Sunday, November 14, 2010

Working clergy

There was some interesting discussion on the last post about clergy working and the negative effects this might have.

This isn't a response to that but rather a leap away from it onto an odd tangent.

I knew an old Monsignor  who was very much beloved. One of those guys who should have been a Bishop only his politics were wrong or something like that and who nevertheless devoted himself to the church with a mission. Towards the end of his life they sent him to the Basilica to be in residence as a sort of reward.

People he had helped (and he had helped hundreds if not thousands of people) would come to mass and see him and then they'd come up afterward and ask if they could see their old friend the Monsignor. And I'd go back to the sacristy and ask him. He always said yes. He was that sort of guy. Even at the very end of his life when he had so little strength that a visit might be bad for him, he always said yes. We started having to refuse for him.

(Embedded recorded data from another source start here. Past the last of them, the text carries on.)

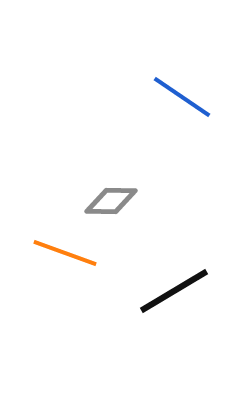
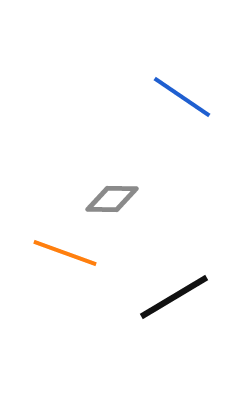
gray diamond: moved 1 px right, 2 px up
black line: moved 6 px down
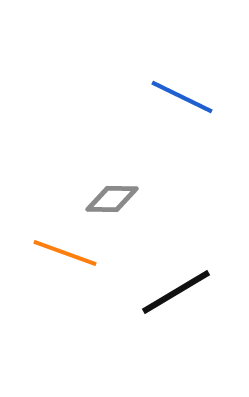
blue line: rotated 8 degrees counterclockwise
black line: moved 2 px right, 5 px up
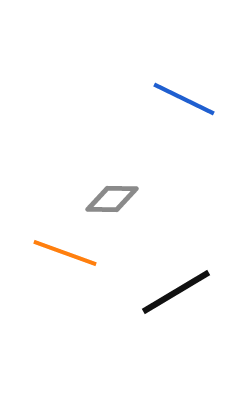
blue line: moved 2 px right, 2 px down
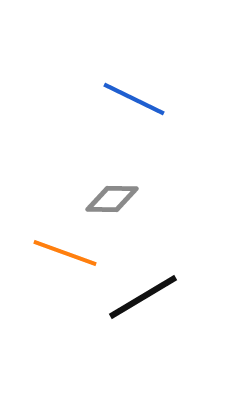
blue line: moved 50 px left
black line: moved 33 px left, 5 px down
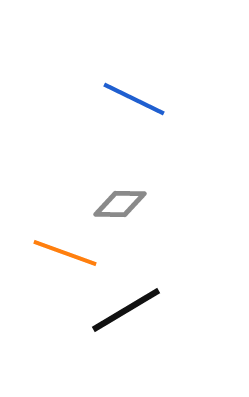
gray diamond: moved 8 px right, 5 px down
black line: moved 17 px left, 13 px down
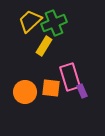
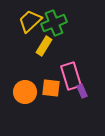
pink rectangle: moved 1 px right, 1 px up
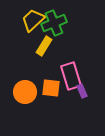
yellow trapezoid: moved 3 px right, 1 px up
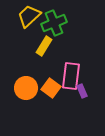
yellow trapezoid: moved 4 px left, 4 px up
pink rectangle: rotated 24 degrees clockwise
orange square: rotated 30 degrees clockwise
orange circle: moved 1 px right, 4 px up
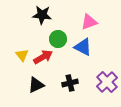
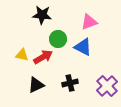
yellow triangle: rotated 40 degrees counterclockwise
purple cross: moved 4 px down
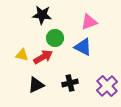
green circle: moved 3 px left, 1 px up
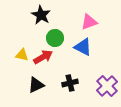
black star: moved 1 px left; rotated 24 degrees clockwise
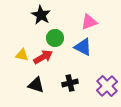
black triangle: rotated 42 degrees clockwise
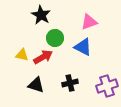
purple cross: rotated 25 degrees clockwise
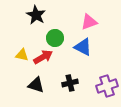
black star: moved 5 px left
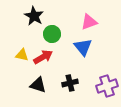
black star: moved 2 px left, 1 px down
green circle: moved 3 px left, 4 px up
blue triangle: rotated 24 degrees clockwise
black triangle: moved 2 px right
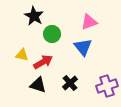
red arrow: moved 5 px down
black cross: rotated 28 degrees counterclockwise
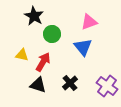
red arrow: rotated 30 degrees counterclockwise
purple cross: rotated 35 degrees counterclockwise
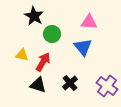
pink triangle: rotated 24 degrees clockwise
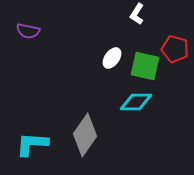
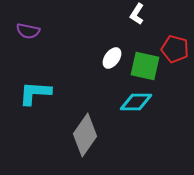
cyan L-shape: moved 3 px right, 51 px up
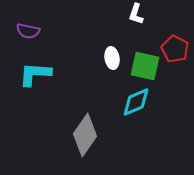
white L-shape: moved 1 px left; rotated 15 degrees counterclockwise
red pentagon: rotated 12 degrees clockwise
white ellipse: rotated 45 degrees counterclockwise
cyan L-shape: moved 19 px up
cyan diamond: rotated 24 degrees counterclockwise
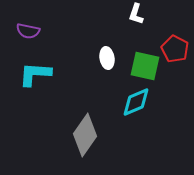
white ellipse: moved 5 px left
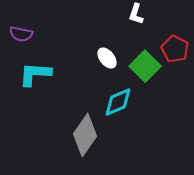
purple semicircle: moved 7 px left, 3 px down
white ellipse: rotated 30 degrees counterclockwise
green square: rotated 32 degrees clockwise
cyan diamond: moved 18 px left
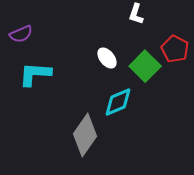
purple semicircle: rotated 35 degrees counterclockwise
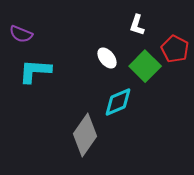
white L-shape: moved 1 px right, 11 px down
purple semicircle: rotated 45 degrees clockwise
cyan L-shape: moved 3 px up
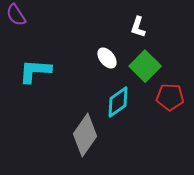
white L-shape: moved 1 px right, 2 px down
purple semicircle: moved 5 px left, 19 px up; rotated 35 degrees clockwise
red pentagon: moved 5 px left, 48 px down; rotated 24 degrees counterclockwise
cyan diamond: rotated 12 degrees counterclockwise
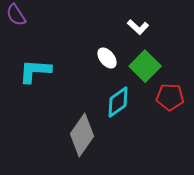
white L-shape: rotated 65 degrees counterclockwise
gray diamond: moved 3 px left
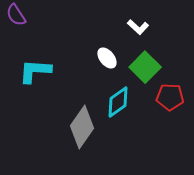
green square: moved 1 px down
gray diamond: moved 8 px up
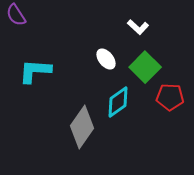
white ellipse: moved 1 px left, 1 px down
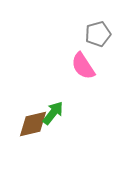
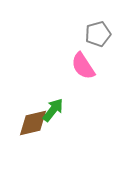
green arrow: moved 3 px up
brown diamond: moved 1 px up
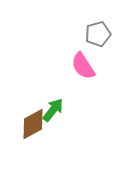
brown diamond: moved 1 px down; rotated 16 degrees counterclockwise
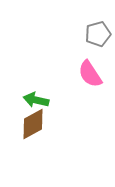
pink semicircle: moved 7 px right, 8 px down
green arrow: moved 17 px left, 10 px up; rotated 115 degrees counterclockwise
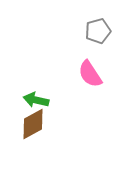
gray pentagon: moved 3 px up
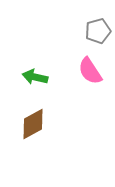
pink semicircle: moved 3 px up
green arrow: moved 1 px left, 23 px up
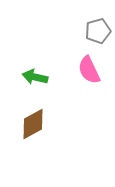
pink semicircle: moved 1 px left, 1 px up; rotated 8 degrees clockwise
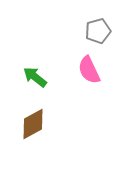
green arrow: rotated 25 degrees clockwise
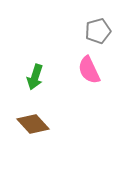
green arrow: rotated 110 degrees counterclockwise
brown diamond: rotated 76 degrees clockwise
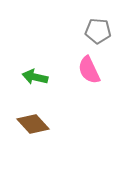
gray pentagon: rotated 20 degrees clockwise
green arrow: rotated 85 degrees clockwise
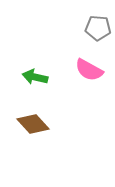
gray pentagon: moved 3 px up
pink semicircle: rotated 36 degrees counterclockwise
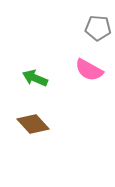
green arrow: moved 1 px down; rotated 10 degrees clockwise
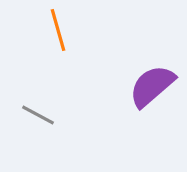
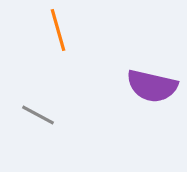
purple semicircle: rotated 126 degrees counterclockwise
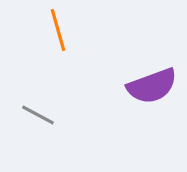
purple semicircle: rotated 33 degrees counterclockwise
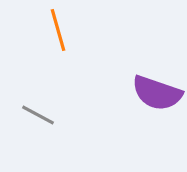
purple semicircle: moved 5 px right, 7 px down; rotated 39 degrees clockwise
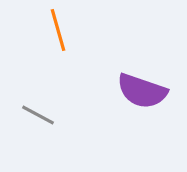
purple semicircle: moved 15 px left, 2 px up
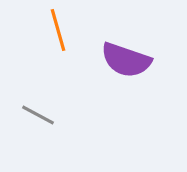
purple semicircle: moved 16 px left, 31 px up
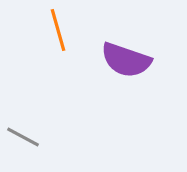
gray line: moved 15 px left, 22 px down
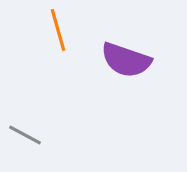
gray line: moved 2 px right, 2 px up
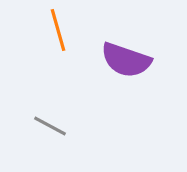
gray line: moved 25 px right, 9 px up
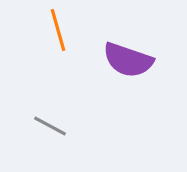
purple semicircle: moved 2 px right
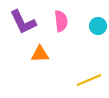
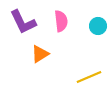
orange triangle: rotated 30 degrees counterclockwise
yellow line: moved 3 px up
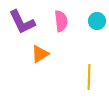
purple L-shape: moved 1 px left
cyan circle: moved 1 px left, 5 px up
yellow line: rotated 65 degrees counterclockwise
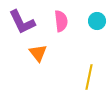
orange triangle: moved 2 px left, 1 px up; rotated 36 degrees counterclockwise
yellow line: rotated 10 degrees clockwise
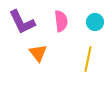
cyan circle: moved 2 px left, 1 px down
yellow line: moved 1 px left, 18 px up
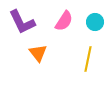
pink semicircle: moved 3 px right; rotated 40 degrees clockwise
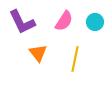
yellow line: moved 13 px left
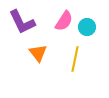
cyan circle: moved 8 px left, 5 px down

Anyway, that's not the point of my story. The point is that I realized watching him deal with these people that came to see him that he didn't have a clue who they were. He'd been at so many parishes, and helped so many people that he couldn't possibly keep them straight. he'd developed techniques for dealing with this. He never brought up the names of people, always called them "dear" or "sir". He never mentioned the parish he might have been serving at when he'd helped them because he couldn't be sure he'd guess the right one.

Sometimes they'd figure it out and they'd be so hurt. He was their special friend as they saw it. He was the guy who'd taken their confession and looked into their very souls. He was the guy who'd counseled the couple back to happiness after one of them had had an affair. He was the one who talked to them when they were terrified, scared and alone. And now he didn't have a clue who they were.

Sometimes they'd ask me if Monsignor's memory was going and I'd vaguely say he was getting older and feel guilty about it because I knew his memory wasn't going and I didn't like lying about him.

The week he died, he snuck out of the rectory and took a cab to visit a dying man because the man's wife had phoned him and said that her parish priest hadn't come even though she'd asked him. Two days later he was gone.

 He always said yes but, you know, I don't think he ever made more than superficial contact with anyone. The way he saw it, God did the work. As a priest, his job was to say the black, do the red and he never went much further than that.

He had real friends, of course. I wasn't one of them. I read for him at mass. Everyone loved him and they started to think that he ought to love them in return but he couldn't. He couldn't even know them because there were thousands of people depending on him.